The following year, it rained so heavily in the days leading up to the festival that the bridge over the Draa became unpassable. It didn't discourage the Sbais and they paid for the lost revenues with money they earned from tourism. This past year, however, the two problems coincided: heavy rain and sandstorms. Visitors stayed away and the losses were huge. Halim Sbai had to sell more cars to pay off his debts and he decided to withdraw from the festival. But his brother intends to continue, though on a smaller scale.
Morocco Is Addressing Climate Change
It's not just the people of Morocco who are alarmed. The government in Rabat is also increasingly concerned about the issue of climate change. As early as 2011, it wrote environmental protection into its constitution and is building solar power plants, ultimately hoping to generate more than half its electricity through renewable energies by 2030. Between 2005 and 2010, the government spent one-tenth of its investment spending on adaptation measures. Rabat wants to build desalination plants and pipelines to transport drinking water to the south. Together with Gambia, Morocco is the only country currently meeting the CO2 targets laid out in the Paris Climate Convention.
The country's share of climate change, however, is negligible, and its CO2 savings don't make much of a difference globally. Particularly given that Germany, the European Union on the whole, China and the United States are not adhering to the Paris targets they set for themselves. The World Bank has predicted that if the world continues on its current path, the planet is likely to warm by 4 degrees Celsius by 2100, which would result in farmers in the Maghreb losing up to two-thirds of their harvest.
On a recent spring day, Halim Sbai welcomed guests to a regional tourism council meeting in the local administrative building. Hotel operators, tourist guides and all-terrain vehicle renters all sat down at a table. Some wore embroidered robes and turbans, others sweaters and jeans. Some French came, too. It resembled a United Nations climate conference -- almost everyone agreed that something needed to be done, but they disagreed about what they were going to do and how they were going to do it.

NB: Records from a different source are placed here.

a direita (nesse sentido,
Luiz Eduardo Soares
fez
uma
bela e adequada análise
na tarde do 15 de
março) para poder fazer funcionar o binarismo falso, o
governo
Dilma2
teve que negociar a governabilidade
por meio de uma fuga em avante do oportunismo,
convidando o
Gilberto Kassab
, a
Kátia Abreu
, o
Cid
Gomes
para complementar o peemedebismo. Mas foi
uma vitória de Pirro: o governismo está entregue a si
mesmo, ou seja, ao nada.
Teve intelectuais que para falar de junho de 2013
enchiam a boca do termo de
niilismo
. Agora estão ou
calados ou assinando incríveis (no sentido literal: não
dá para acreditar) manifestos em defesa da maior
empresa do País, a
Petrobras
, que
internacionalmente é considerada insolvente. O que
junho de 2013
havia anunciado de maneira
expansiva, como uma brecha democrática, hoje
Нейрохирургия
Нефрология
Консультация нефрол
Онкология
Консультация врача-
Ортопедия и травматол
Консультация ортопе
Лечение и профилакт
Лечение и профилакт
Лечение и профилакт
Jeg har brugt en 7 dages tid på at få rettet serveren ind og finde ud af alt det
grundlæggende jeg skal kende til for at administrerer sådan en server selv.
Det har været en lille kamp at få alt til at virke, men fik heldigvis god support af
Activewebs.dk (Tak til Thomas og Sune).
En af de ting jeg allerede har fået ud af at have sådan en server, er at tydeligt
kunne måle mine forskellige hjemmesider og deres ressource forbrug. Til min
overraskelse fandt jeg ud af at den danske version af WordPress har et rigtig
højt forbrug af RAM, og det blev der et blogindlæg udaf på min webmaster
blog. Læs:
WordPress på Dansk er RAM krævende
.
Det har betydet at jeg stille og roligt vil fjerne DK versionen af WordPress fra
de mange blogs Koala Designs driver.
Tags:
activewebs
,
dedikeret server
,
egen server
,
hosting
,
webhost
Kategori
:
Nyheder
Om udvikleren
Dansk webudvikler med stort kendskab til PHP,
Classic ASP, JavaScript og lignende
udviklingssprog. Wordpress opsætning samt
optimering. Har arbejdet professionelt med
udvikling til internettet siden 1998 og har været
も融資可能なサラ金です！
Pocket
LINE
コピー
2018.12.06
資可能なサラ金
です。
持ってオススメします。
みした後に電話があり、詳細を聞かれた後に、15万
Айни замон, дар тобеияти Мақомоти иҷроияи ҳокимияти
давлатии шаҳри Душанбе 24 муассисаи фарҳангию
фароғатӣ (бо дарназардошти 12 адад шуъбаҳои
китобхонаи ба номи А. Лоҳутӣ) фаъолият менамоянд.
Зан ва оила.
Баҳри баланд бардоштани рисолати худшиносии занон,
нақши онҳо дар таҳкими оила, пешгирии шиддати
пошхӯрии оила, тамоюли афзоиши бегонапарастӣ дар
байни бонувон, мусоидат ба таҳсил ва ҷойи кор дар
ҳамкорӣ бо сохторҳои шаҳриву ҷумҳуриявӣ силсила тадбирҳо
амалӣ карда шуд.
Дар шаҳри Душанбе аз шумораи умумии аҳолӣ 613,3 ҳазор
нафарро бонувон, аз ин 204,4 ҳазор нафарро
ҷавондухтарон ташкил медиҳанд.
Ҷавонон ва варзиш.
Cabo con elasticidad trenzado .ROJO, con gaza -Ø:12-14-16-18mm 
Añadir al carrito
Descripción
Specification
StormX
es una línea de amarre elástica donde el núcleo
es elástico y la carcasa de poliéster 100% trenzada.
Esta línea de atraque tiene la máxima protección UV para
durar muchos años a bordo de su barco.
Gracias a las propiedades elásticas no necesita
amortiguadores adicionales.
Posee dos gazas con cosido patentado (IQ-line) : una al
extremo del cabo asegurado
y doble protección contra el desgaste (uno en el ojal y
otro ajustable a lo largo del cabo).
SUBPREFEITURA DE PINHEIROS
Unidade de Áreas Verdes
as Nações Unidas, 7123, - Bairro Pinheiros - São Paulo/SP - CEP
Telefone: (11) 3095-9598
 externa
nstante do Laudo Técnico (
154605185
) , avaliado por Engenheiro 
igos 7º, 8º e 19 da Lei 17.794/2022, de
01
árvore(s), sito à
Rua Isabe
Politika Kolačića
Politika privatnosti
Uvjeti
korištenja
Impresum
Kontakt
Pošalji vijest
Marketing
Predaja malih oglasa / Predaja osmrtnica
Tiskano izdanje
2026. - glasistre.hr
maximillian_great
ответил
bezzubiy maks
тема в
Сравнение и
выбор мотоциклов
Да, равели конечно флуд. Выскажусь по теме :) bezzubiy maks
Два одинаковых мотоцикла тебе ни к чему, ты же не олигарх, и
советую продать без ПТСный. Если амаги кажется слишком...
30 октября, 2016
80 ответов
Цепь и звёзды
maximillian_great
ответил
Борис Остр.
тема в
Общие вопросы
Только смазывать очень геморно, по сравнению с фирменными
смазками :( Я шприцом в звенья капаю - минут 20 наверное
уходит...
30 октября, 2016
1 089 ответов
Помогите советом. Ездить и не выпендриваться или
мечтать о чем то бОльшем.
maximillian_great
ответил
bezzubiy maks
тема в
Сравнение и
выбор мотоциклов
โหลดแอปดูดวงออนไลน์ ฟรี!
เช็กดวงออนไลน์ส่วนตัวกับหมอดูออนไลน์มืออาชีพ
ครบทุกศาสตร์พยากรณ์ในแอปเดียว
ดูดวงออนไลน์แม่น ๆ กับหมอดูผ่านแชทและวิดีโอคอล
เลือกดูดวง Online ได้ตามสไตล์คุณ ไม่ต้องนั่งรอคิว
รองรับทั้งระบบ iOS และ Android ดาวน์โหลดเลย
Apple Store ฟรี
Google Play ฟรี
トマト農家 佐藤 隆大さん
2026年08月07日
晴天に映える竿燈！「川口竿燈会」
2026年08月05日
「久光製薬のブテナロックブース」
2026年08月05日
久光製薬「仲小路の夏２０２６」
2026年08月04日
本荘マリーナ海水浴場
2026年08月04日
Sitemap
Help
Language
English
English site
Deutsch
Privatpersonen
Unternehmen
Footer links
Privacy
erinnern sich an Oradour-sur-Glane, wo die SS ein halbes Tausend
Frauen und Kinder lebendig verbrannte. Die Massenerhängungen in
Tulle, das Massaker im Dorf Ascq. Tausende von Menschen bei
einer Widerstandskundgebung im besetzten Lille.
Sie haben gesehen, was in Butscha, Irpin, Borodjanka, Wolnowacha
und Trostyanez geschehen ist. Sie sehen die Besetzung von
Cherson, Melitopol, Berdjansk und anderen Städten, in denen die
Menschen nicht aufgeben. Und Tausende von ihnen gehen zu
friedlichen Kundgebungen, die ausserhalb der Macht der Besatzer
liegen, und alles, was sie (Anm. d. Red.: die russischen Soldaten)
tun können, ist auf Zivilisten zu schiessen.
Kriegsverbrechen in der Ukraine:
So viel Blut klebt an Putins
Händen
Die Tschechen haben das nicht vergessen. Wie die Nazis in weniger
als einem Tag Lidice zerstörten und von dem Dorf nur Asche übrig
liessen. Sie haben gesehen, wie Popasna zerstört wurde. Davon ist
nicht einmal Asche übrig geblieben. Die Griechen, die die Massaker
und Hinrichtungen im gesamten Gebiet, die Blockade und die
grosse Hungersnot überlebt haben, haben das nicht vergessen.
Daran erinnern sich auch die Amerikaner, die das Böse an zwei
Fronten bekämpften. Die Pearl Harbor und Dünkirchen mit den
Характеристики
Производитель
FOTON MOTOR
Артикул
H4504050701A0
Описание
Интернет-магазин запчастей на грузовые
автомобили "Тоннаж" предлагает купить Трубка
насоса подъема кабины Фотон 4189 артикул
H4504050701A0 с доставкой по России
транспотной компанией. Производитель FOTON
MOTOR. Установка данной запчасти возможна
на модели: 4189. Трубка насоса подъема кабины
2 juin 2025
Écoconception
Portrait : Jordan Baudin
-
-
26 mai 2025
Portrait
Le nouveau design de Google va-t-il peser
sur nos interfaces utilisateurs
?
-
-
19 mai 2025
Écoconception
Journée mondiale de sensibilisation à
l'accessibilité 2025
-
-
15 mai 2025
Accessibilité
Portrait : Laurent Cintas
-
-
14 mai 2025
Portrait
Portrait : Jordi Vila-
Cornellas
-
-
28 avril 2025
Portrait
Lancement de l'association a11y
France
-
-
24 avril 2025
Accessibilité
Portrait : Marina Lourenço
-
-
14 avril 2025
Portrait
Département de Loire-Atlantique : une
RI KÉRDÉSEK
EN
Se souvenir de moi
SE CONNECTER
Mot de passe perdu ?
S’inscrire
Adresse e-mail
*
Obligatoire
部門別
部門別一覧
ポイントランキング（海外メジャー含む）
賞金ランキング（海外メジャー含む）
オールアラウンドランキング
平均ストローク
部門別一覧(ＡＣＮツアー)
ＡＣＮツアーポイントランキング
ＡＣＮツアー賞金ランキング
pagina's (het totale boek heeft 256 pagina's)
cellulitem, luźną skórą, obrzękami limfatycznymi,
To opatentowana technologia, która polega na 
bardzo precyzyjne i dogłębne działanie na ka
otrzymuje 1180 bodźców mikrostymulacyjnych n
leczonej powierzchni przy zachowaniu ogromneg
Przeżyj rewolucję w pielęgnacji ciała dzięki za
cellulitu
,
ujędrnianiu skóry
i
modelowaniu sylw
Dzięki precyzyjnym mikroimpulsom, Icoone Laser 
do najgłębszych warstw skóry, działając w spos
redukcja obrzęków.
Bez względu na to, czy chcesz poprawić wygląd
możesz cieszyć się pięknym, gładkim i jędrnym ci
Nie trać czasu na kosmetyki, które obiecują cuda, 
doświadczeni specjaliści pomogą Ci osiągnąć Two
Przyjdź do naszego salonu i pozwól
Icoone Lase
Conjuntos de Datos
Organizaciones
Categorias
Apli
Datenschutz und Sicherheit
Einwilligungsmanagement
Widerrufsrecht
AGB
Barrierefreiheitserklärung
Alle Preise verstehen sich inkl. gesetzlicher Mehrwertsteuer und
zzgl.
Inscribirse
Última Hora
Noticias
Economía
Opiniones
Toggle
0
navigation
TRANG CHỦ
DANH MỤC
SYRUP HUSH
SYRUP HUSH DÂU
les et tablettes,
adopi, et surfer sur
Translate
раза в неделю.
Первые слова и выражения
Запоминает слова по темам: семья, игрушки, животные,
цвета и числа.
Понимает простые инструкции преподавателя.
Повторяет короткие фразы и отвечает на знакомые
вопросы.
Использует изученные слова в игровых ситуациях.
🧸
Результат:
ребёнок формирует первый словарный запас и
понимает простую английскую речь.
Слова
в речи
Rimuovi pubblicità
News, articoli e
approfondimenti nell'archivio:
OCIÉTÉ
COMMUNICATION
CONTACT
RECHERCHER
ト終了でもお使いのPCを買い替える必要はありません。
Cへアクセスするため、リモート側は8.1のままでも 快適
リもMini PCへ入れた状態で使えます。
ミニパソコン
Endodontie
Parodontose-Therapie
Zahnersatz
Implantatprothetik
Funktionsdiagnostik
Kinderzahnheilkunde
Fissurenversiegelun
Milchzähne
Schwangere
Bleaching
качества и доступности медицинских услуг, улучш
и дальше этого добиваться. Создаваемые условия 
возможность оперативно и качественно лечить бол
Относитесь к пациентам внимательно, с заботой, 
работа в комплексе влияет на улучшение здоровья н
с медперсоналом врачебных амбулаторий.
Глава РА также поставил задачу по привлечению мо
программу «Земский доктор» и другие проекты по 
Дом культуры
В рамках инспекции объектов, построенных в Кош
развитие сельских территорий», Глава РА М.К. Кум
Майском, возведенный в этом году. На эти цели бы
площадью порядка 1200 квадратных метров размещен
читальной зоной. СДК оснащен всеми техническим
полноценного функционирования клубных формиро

Some say that the oasis needs to be developed and that more tourists are needed for that to happen. Sbai's brother Mohammed just bought a hotel for 500,000 euros that looks like a fortress with a pool. "We just have to drill deeper and deeper wells," he says.
But Halim Sbai and others at the meeting argued that drilling wells below the ground-water level will only cause the oasis to die even faster. Their primary call is to protect the oasis -- anything else is of secondary importance. The dispute felt like a miniature version of the climate negotiations, in which some want to protect the planet while others are more concerned about the business community.
Whether the little bit that is left of the oasis M'Hamid El Ghizlane or indeed any of the oases will ultimately survive in the end is uncertain.